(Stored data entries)
:::

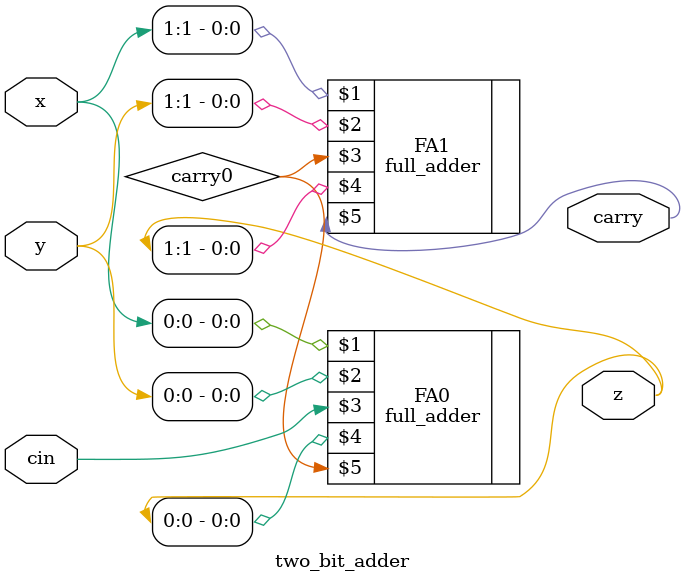
<source format=v>
`timescale 1ns / 1ps
module two_bit_adder (x, y,cin, z, carry);
	input [1:0] x;input [1:0] y;input cin;
	output[1:0] z;wire [1:0] z;output carry;wire carry;wire carry0;
	full_adder FA0 (x[0], y[0], cin, z[0], carry0);
	full_adder FA1 (x[1], y[1], carry0, z[1], carry);
endmodule
</source>
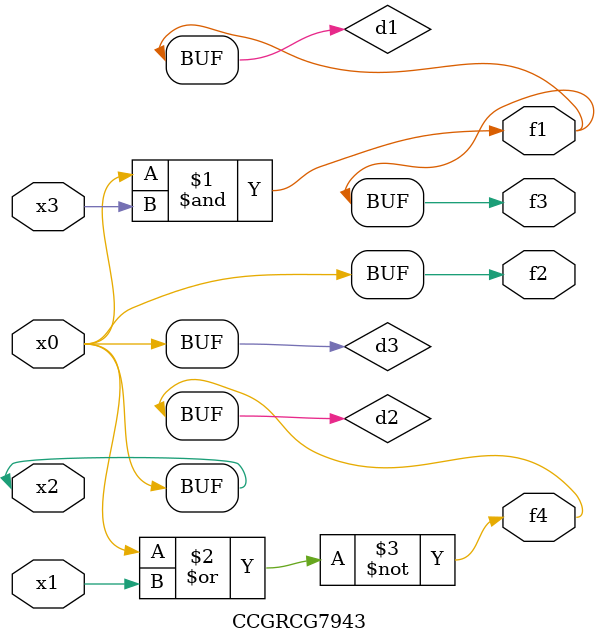
<source format=v>
module CCGRCG7943(
	input x0, x1, x2, x3,
	output f1, f2, f3, f4
);

	wire d1, d2, d3;

	and (d1, x2, x3);
	nor (d2, x0, x1);
	buf (d3, x0, x2);
	assign f1 = d1;
	assign f2 = d3;
	assign f3 = d1;
	assign f4 = d2;
endmodule

</source>
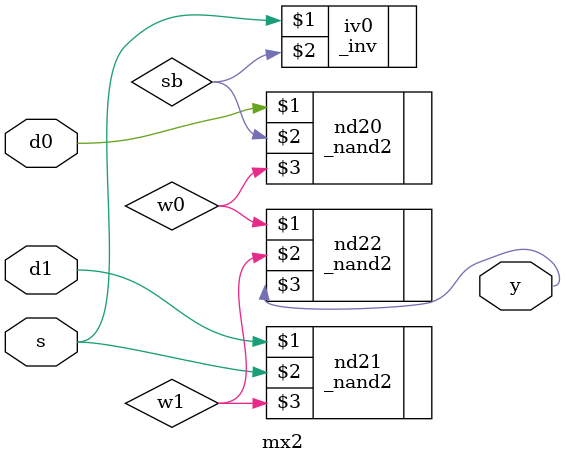
<source format=v>
`timescale 1ns/100ps //unit:1ns precision:100ps
module mx2(d0,d1,s,y); //2 to 1 mux
	input d0,d1,s;
	output y;
	wire sb,w0,w1; //Temporarily store values
	
_inv iv0(s,sb);
_nand2 nd20(d0,sb,w0);
_nand2 nd21(d1,s,w1);
_nand2 nd22(w0,w1,y);
/* mux logic */

endmodule 
</source>
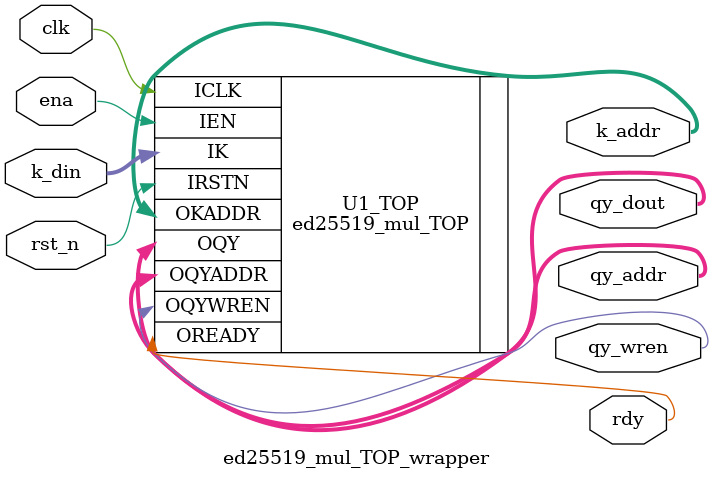
<source format=v>
module ed25519_mul_TOP_wrapper (
	input			clk,
	input			rst_n,
	
	input			ena,
	output			rdy,
	
	output	[2:0]	k_addr,
	output	[2:0]	qy_addr,
	output			qy_wren,
	input	[31:0]	k_din,
	output	[31:0]	qy_dout
);

 ed25519_mul_TOP U1_TOP (
	.ICLK		(clk),
	.IRSTN		(rst_n),
	 
	.IEN		(ena),
	.OREADY		(rdy),
	 
	.OKADDR		(k_addr),
	.OQYADDR	(qy_addr),
	.OQYWREN	(qy_wren),
	.IK			(k_din),
	.OQY		(qy_dout)
 );

endmodule

</source>
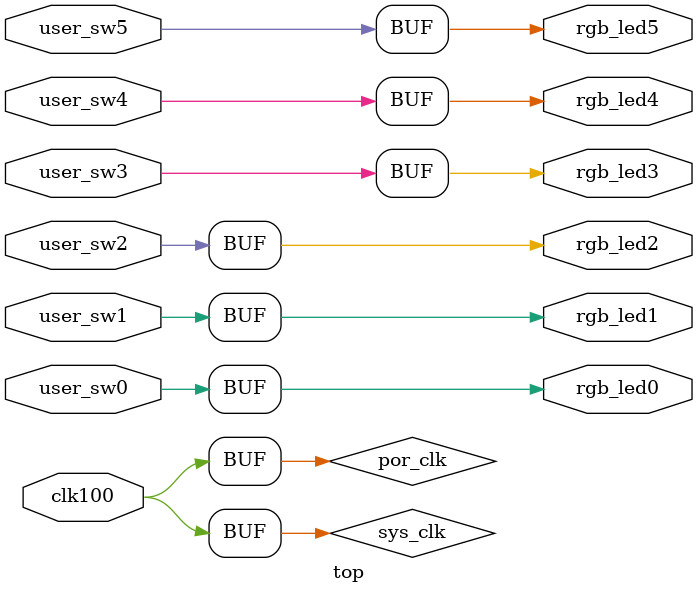
<source format=v>



module top (
	input  wire user_sw0,
	output wire rgb_led0,
	input  wire user_sw1,
	output wire rgb_led1,
	input  wire user_sw2,
	output wire rgb_led2,
	input  wire user_sw3,
	output wire rgb_led3,
	input  wire user_sw4,
	output wire rgb_led4,
	input  wire user_sw5,
	output wire rgb_led5,
	(* dont_touch = "true" *)	input  wire clk100
);


//------------------------------------------------------------------------------
// Signals
//------------------------------------------------------------------------------

wire sys_clk;
wire sys_rst;
wire por_clk;
reg  int_rst = 1'd1;

//------------------------------------------------------------------------------
// Combinatorial Logic
//------------------------------------------------------------------------------

assign rgb_led0 = user_sw0;
assign rgb_led1 = user_sw1;
assign rgb_led2 = user_sw2;
assign rgb_led3 = user_sw3;
assign rgb_led4 = user_sw4;
assign rgb_led5 = user_sw5;
assign sys_clk = clk100;
assign por_clk = clk100;
assign sys_rst = int_rst;


//------------------------------------------------------------------------------
// Synchronous Logic
//------------------------------------------------------------------------------

always @(posedge por_clk) begin
	int_rst <= 1'd0;
end


//------------------------------------------------------------------------------
// Specialized Logic
//------------------------------------------------------------------------------

endmodule

// -----------------------------------------------------------------------------
//  Auto-Generated by LiteX on 2022-10-04 09:34:17.
//------------------------------------------------------------------------------

</source>
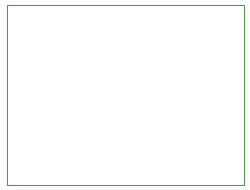
<source format=gbr>
G04 #@! TF.FileFunction,Profile,NP*
%FSLAX46Y46*%
G04 Gerber Fmt 4.6, Leading zero omitted, Abs format (unit mm)*
G04 Created by KiCad (PCBNEW 0.201501011931+5347~20~ubuntu14.04.1-product) date Tue 06 Jan 2015 03:25:15 PM EST*
%MOMM*%
G01*
G04 APERTURE LIST*
%ADD10C,0.100000*%
G04 APERTURE END LIST*
D10*
X0Y0D02*
X20066000Y0D01*
X0Y-15240000D02*
X0Y0D01*
X20066000Y-15240000D02*
X0Y-15240000D01*
X20066000Y0D02*
X20066000Y-15240000D01*
M02*

</source>
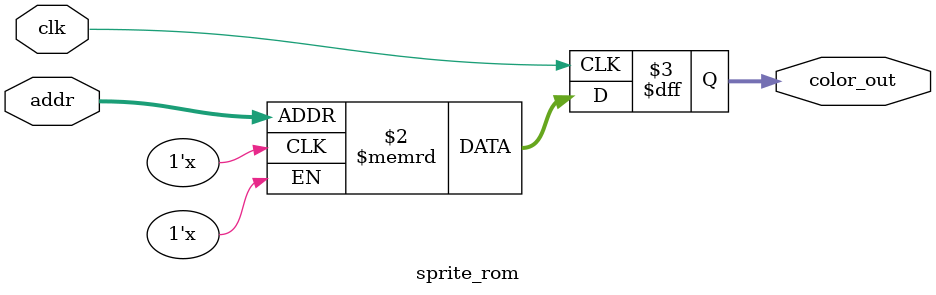
<source format=v>
module sprite_rom (
    input clk,
    input [7:0] addr,
    output [7:0] color_out
);
    reg [7:0] color_arr [0:7];
    always @(posedge clk ) begin
        color_out <= color_arr[addr];
    end
endmodule

</source>
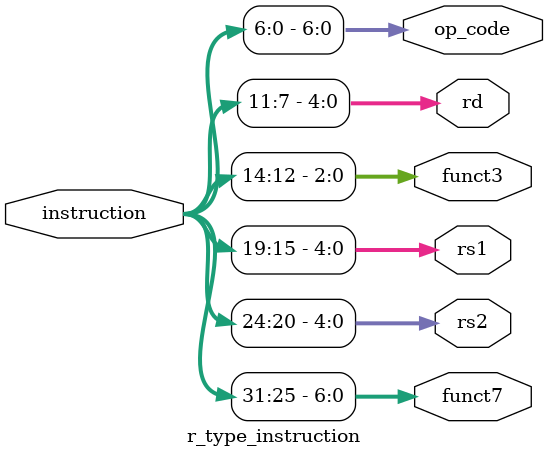
<source format=v>
module r_type_instruction #(parameter WORDSIZE = 64, parameter SIZE = 32)(
    input wire [SIZE-1:0] instruction, /* instrução "crua" */
    output wire [6:0] funct7, /* funct7 da instrução (7 bits) */
    output wire [4:0] rs2, /* rs2 da instrução (5 bits) */
    output wire [4:0] rs1, /* rs1 da instrução (5 bits) */
    output wire [2:0] funct3, /* funct3 da instrução (3 bits) */
    output wire [4:0] rd, /* rd da instrução (5 bits) */
    output wire [6:0] op_code /* op_code da instrução (7 bits) */
);
    /* instruction = 32'b1100100_00010_01100_111_00100_0000110 (exemplo) */
    assign funct7 = instruction[31:25];
    assign rs2 = instruction[24:20];
    assign rs1 = instruction[19:15];
    assign funct3 = instruction[14:12];
    assign rd = instruction[11:7];
    assign op_code = instruction[6:0];
    
endmodule
</source>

:::

EXERCISE DESCRIPTION:
Your reply must reproduce all of the entries exactly and contain no pictures.

SOLUTION FOR THIS TASK:
<source format=v>
`timescale 1ns / 1ps
module two_bit_adder (x, y,cin, z, carry);
	input [1:0] x;input [1:0] y;input cin;
	output[1:0] z;wire [1:0] z;output carry;wire carry;wire carry0;
	full_adder FA0 (x[0], y[0], cin, z[0], carry0);
	full_adder FA1 (x[1], y[1], carry0, z[1], carry);
endmodule
</source>
<source format=v>
module CCGRCG7943(
	input x0, x1, x2, x3,
	output f1, f2, f3, f4
);

	wire d1, d2, d3;

	and (d1, x2, x3);
	nor (d2, x0, x1);
	buf (d3, x0, x2);
	assign f1 = d1;
	assign f2 = d3;
	assign f3 = d1;
	assign f4 = d2;
endmodule

</source>
<source format=v>
`timescale 1ns/100ps //unit:1ns precision:100ps
module mx2(d0,d1,s,y); //2 to 1 mux
	input d0,d1,s;
	output y;
	wire sb,w0,w1; //Temporarily store values
	
_inv iv0(s,sb);
_nand2 nd20(d0,sb,w0);
_nand2 nd21(d1,s,w1);
_nand2 nd22(w0,w1,y);
/* mux logic */

endmodule 
</source>
<source format=v>
module ed25519_mul_TOP_wrapper (
	input			clk,
	input			rst_n,
	
	input			ena,
	output			rdy,
	
	output	[2:0]	k_addr,
	output	[2:0]	qy_addr,
	output			qy_wren,
	input	[31:0]	k_din,
	output	[31:0]	qy_dout
);

 ed25519_mul_TOP U1_TOP (
	.ICLK		(clk),
	.IRSTN		(rst_n),
	 
	.IEN		(ena),
	.OREADY		(rdy),
	 
	.OKADDR		(k_addr),
	.OQYADDR	(qy_addr),
	.OQYWREN	(qy_wren),
	.IK			(k_din),
	.OQY		(qy_dout)
 );

endmodule

</source>
<source format=v>



module top (
	input  wire user_sw0,
	output wire rgb_led0,
	input  wire user_sw1,
	output wire rgb_led1,
	input  wire user_sw2,
	output wire rgb_led2,
	input  wire user_sw3,
	output wire rgb_led3,
	input  wire user_sw4,
	output wire rgb_led4,
	input  wire user_sw5,
	output wire rgb_led5,
	(* dont_touch = "true" *)	input  wire clk100
);


//------------------------------------------------------------------------------
// Signals
//------------------------------------------------------------------------------

wire sys_clk;
wire sys_rst;
wire por_clk;
reg  int_rst = 1'd1;

//------------------------------------------------------------------------------
// Combinatorial Logic
//------------------------------------------------------------------------------

assign rgb_led0 = user_sw0;
assign rgb_led1 = user_sw1;
assign rgb_led2 = user_sw2;
assign rgb_led3 = user_sw3;
assign rgb_led4 = user_sw4;
assign rgb_led5 = user_sw5;
assign sys_clk = clk100;
assign por_clk = clk100;
assign sys_rst = int_rst;


//------------------------------------------------------------------------------
// Synchronous Logic
//------------------------------------------------------------------------------

always @(posedge por_clk) begin
	int_rst <= 1'd0;
end


//------------------------------------------------------------------------------
// Specialized Logic
//------------------------------------------------------------------------------

endmodule

// -----------------------------------------------------------------------------
//  Auto-Generated by LiteX on 2022-10-04 09:34:17.
//------------------------------------------------------------------------------

</source>
<source format=gbr>
G04 #@! TF.FileFunction,Profile,NP*
%FSLAX46Y46*%
G04 Gerber Fmt 4.6, Leading zero omitted, Abs format (unit mm)*
G04 Created by KiCad (PCBNEW 0.201501011931+5347~20~ubuntu14.04.1-product) date Tue 06 Jan 2015 03:25:15 PM EST*
%MOMM*%
G01*
G04 APERTURE LIST*
%ADD10C,0.100000*%
G04 APERTURE END LIST*
D10*
X0Y0D02*
X20066000Y0D01*
X0Y-15240000D02*
X0Y0D01*
X20066000Y-15240000D02*
X0Y-15240000D01*
X20066000Y0D02*
X20066000Y-15240000D01*
M02*

</source>
<source format=v>
module sprite_rom (
    input clk,
    input [7:0] addr,
    output [7:0] color_out
);
    reg [7:0] color_arr [0:7];
    always @(posedge clk ) begin
        color_out <= color_arr[addr];
    end
endmodule

</source>
<source format=v>
module r_type_instruction #(parameter WORDSIZE = 64, parameter SIZE = 32)(
    input wire [SIZE-1:0] instruction, /* instrução "crua" */
    output wire [6:0] funct7, /* funct7 da instrução (7 bits) */
    output wire [4:0] rs2, /* rs2 da instrução (5 bits) */
    output wire [4:0] rs1, /* rs1 da instrução (5 bits) */
    output wire [2:0] funct3, /* funct3 da instrução (3 bits) */
    output wire [4:0] rd, /* rd da instrução (5 bits) */
    output wire [6:0] op_code /* op_code da instrução (7 bits) */
);
    /* instruction = 32'b1100100_00010_01100_111_00100_0000110 (exemplo) */
    assign funct7 = instruction[31:25];
    assign rs2 = instruction[24:20];
    assign rs1 = instruction[19:15];
    assign funct3 = instruction[14:12];
    assign rd = instruction[11:7];
    assign op_code = instruction[6:0];
    
endmodule
</source>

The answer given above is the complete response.